Los nuestros
Luis Harss
El minuto uno del Boom.
La foto fija que anticipó un fenómeno literario sin precedentes en nuestra lengua.
En el año 1964, Luis Harss emprendió un viaje por Francia, Italia, México y por todo el continente americano con el fin de trazar el retrato literario y psicológico de quienes consideraba los diez autores latinoamericanos más representativos del momento. Borges, Asturias, Guimarães Rosa, Onetti, Cortázar, Rulfo, Fuentes, García Márquez y Vargas Llosa «posaron de buena gana». El resultado de esta aventura honesta y desinteresada fue que, sin proponérselo ni adivinar lo atinado de su predicción, Harss creó el canon y la carta de navegación de un fenómeno aún incipiente que más tarde se llamaría Boom.
«La década del sesenta puede muy bien ser un momento decisivo. Nuestra novela está todavía a prueba. Es demasiado pronto para saber si las pocas figuras realmente notables que asoman en las penumbras son una casualidad o una promesa. Pero si la diferencia entre un accidente y una tradición está en el encadenamiento del esfuerzo común, el futuro se ve propicio. Hoy por primera vez nuestros novelistas pueden aprender los unos de los otros. Cada cual hace su camino propio, pero forma parte de un mismo universo de la imaginación. Hay acumulación y el comienzo de una continuidad. En este sentido podemos hablar del verdadero nacimiento de una novela latinoamericana.» Luis Harss, 1966
Prólogo arbitrario, con advertencias
Hace pocos años éramos un continente de poetas. Se los veía, iluminados, en los cafés, en los tranvías. En algunas ciudades estos favoritos de las musas viajaban gratis en los omnibuses. Los novelistas no gozaban de este privilegio. A la poesía la transportaba el prestigio. La novela era más bien panfletaria y pedestre.

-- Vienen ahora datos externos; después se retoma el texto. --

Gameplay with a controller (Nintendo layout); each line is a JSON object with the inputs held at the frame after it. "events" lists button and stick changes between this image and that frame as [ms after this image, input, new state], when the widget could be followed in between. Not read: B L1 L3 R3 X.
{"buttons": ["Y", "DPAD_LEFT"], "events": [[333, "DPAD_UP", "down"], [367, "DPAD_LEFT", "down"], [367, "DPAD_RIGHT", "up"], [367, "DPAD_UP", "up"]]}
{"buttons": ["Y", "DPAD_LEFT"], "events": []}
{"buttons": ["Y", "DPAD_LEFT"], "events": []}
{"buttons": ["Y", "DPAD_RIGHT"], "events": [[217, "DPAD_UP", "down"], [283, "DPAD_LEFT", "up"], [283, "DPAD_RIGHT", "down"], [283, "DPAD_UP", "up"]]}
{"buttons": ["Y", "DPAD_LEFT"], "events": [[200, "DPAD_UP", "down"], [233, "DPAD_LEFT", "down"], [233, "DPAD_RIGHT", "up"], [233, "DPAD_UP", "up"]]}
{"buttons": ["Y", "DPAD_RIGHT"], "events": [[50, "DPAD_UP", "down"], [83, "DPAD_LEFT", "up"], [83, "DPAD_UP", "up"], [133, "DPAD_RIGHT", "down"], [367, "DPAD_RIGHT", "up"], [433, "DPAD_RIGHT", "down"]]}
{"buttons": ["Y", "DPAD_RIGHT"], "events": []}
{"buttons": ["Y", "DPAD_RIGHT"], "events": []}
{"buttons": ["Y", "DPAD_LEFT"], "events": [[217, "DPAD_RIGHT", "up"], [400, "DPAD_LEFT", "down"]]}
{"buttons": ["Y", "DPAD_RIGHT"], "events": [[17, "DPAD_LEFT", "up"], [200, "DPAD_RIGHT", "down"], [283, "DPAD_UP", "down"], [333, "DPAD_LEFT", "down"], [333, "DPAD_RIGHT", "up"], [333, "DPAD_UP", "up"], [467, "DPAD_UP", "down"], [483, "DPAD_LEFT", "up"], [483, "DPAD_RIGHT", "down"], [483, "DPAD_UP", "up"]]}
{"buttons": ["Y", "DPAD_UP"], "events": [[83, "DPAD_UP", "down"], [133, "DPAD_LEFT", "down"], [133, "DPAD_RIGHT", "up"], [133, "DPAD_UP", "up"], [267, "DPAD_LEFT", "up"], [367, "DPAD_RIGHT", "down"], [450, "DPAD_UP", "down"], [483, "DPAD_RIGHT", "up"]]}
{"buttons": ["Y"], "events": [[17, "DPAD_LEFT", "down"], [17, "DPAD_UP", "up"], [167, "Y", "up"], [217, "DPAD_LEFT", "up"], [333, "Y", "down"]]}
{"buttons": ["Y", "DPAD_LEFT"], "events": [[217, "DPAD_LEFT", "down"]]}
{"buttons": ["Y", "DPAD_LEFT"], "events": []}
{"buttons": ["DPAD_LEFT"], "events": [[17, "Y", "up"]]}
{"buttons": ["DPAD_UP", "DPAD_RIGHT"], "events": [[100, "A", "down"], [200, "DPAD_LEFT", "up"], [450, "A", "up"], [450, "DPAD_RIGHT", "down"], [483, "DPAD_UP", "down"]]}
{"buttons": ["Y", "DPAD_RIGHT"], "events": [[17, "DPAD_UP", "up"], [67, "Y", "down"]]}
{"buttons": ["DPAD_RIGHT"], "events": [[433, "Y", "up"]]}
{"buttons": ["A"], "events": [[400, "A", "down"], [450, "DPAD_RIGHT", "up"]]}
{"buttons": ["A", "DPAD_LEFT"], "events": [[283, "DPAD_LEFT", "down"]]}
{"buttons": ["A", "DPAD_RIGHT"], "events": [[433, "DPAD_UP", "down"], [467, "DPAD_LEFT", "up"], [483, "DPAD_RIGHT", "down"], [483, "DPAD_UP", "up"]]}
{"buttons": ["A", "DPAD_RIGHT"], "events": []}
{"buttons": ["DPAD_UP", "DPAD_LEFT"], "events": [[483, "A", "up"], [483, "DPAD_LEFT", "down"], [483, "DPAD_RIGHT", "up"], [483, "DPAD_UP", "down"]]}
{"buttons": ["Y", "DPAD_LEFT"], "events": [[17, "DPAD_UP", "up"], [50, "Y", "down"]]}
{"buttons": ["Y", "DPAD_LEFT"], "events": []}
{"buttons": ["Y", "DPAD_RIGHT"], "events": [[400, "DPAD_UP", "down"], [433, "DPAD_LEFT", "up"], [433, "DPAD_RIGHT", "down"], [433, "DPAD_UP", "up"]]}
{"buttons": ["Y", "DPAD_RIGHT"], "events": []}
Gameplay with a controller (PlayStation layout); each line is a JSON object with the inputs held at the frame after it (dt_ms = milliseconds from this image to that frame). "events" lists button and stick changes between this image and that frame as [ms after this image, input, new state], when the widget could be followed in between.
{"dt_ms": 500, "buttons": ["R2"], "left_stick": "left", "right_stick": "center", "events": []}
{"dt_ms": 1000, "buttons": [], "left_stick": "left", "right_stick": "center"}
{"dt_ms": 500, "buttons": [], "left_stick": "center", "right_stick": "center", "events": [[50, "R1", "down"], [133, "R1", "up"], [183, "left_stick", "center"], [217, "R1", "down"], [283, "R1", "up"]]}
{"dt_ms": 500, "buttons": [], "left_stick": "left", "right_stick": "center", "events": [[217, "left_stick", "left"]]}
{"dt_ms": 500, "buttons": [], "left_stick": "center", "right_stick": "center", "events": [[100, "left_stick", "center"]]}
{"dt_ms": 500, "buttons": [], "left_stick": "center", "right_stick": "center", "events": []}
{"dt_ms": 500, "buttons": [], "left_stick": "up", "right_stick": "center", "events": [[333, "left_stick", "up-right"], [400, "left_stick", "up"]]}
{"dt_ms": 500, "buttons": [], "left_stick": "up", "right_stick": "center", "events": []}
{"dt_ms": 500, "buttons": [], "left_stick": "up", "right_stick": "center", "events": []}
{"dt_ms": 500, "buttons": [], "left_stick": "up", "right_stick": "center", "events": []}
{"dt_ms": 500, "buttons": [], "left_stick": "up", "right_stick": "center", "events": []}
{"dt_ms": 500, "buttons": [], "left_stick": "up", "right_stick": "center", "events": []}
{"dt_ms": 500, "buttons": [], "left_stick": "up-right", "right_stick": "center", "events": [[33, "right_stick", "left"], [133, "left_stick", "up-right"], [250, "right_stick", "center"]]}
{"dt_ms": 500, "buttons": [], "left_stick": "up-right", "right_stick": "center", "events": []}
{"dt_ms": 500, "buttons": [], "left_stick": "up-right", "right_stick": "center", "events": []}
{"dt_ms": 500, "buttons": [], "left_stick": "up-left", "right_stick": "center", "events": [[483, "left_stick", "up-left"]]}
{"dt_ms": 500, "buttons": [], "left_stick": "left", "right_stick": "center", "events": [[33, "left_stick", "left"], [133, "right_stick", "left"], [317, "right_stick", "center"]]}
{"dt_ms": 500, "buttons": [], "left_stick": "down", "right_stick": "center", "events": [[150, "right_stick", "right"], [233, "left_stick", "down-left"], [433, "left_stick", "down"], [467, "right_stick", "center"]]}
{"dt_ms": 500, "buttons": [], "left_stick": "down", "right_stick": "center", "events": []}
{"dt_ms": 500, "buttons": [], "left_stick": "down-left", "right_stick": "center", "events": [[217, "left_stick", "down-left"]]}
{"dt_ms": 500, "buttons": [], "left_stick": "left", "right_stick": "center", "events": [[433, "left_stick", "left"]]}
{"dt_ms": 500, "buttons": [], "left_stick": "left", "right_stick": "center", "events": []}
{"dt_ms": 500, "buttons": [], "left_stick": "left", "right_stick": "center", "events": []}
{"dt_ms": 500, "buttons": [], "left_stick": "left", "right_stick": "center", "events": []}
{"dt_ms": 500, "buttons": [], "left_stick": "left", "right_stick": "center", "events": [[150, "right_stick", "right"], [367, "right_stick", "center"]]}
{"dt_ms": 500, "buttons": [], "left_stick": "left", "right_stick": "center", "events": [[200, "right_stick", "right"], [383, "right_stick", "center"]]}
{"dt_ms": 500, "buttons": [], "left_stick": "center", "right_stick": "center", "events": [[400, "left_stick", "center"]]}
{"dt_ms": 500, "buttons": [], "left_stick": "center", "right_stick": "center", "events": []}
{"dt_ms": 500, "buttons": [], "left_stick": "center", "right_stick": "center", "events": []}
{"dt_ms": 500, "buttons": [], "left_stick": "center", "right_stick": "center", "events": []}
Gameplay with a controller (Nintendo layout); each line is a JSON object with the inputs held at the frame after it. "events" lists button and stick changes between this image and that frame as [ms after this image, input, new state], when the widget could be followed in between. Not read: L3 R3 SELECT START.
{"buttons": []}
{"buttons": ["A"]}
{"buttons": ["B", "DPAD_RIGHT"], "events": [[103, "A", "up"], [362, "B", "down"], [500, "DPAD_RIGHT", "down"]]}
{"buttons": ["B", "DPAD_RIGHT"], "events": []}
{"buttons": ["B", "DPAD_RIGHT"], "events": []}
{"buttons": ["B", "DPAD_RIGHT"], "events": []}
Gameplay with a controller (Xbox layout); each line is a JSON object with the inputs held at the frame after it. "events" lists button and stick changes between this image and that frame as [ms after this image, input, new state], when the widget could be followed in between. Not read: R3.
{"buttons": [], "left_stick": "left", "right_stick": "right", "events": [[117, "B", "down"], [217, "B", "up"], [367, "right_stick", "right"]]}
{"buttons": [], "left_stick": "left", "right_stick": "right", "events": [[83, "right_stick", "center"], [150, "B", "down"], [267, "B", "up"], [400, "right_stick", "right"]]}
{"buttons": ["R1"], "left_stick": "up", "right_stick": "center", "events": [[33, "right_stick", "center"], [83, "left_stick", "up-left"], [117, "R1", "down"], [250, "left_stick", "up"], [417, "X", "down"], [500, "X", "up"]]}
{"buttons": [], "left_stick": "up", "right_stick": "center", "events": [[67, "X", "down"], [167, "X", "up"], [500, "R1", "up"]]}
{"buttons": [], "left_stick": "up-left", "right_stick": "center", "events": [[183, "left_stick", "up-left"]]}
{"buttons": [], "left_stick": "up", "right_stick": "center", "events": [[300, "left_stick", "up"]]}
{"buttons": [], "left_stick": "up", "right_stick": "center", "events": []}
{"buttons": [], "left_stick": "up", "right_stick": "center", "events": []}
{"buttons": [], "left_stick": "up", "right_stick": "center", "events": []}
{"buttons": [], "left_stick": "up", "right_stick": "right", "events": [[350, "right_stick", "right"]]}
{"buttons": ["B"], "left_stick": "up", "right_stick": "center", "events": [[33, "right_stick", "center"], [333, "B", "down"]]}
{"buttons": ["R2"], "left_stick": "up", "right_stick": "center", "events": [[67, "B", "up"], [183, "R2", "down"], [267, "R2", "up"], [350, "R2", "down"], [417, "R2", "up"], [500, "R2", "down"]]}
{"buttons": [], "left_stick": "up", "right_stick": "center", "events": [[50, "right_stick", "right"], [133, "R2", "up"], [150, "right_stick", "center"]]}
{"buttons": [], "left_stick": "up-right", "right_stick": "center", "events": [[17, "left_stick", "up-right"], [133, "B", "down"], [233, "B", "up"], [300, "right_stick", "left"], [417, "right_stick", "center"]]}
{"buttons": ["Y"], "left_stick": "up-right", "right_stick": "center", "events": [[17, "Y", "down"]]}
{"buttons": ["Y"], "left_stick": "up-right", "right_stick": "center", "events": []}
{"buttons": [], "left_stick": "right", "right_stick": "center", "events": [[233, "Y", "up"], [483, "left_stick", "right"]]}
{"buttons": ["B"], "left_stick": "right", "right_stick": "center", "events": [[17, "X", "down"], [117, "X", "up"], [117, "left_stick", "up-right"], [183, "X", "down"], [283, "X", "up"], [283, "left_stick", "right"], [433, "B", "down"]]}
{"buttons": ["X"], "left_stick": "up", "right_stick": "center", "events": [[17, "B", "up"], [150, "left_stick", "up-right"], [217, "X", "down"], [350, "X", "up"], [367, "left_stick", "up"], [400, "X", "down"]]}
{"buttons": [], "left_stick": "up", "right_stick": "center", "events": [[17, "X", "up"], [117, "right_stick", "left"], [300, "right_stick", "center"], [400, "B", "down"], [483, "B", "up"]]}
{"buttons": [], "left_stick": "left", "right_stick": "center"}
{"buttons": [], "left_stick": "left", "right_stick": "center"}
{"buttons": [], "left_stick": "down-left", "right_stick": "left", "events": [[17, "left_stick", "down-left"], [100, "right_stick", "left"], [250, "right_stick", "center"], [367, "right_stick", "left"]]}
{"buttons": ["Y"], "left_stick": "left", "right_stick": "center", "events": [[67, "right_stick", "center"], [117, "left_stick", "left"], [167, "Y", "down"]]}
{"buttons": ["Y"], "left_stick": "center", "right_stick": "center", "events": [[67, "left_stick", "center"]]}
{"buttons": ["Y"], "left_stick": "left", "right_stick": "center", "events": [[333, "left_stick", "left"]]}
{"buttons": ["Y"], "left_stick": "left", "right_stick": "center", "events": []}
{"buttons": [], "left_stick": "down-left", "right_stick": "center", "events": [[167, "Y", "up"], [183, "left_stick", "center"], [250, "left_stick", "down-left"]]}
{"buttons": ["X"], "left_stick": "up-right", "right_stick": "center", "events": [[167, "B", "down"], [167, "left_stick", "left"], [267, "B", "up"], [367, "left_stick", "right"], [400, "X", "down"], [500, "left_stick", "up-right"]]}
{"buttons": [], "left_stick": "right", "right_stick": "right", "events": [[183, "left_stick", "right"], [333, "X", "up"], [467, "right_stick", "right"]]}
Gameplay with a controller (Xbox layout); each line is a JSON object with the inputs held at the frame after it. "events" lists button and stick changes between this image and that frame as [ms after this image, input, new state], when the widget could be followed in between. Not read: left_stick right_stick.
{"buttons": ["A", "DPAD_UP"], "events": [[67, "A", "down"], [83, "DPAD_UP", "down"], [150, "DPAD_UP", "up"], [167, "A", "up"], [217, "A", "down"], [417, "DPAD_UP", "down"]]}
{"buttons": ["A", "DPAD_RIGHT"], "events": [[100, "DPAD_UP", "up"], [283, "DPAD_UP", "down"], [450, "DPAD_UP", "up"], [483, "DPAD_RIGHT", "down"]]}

Nuestros primeros hombres de letras pertenecían a esa pequeña élite culta que practicaba el arte menos por necesidad vital que como un entretenimiento entre amigos, un ornamento del ocio. Sus normas, importadas de academias europeas, eran el refinamiento y la sensibilidad. Se expresaban en latín, en «castellano» (un ideal de pureza lingüística sin regionalismos) y en portugués clásico. Producían bellas letras, artes de salón en las que no se jugaba nada esencial. El concepto de vocación artística como compromiso absoluto del hombre entero no existía. No lo permitían las condiciones históricas que ocupaban la atención en actividades más urgentes, ni el ambiente social. Y sin ese compromiso no hay novela. Es que la novela, como la fe, es envolvente y en cierto modo, abismal: un género monomaníaco que sólo puede vivir peligrosamente. El que se lanza por sus caminos, como el cruzado, acomete contra el mundo, se tira de cabeza, con todo lo que tiene, a la quiebra o la salvación. La novela es egocéntrica. Se entrega para poseerse. Y para tocar fondo requiere introspección, una interioridad sostenida: es decir, el tiempo personal que se hace posible en una sociedad más evolucionada donde puede haber un sentido en profundidad de la conciencia individual.
No sorprende, entonces, que se hayan adelantado los poetas. Líricos, épicos, patrióticos. A veces de largo aliento.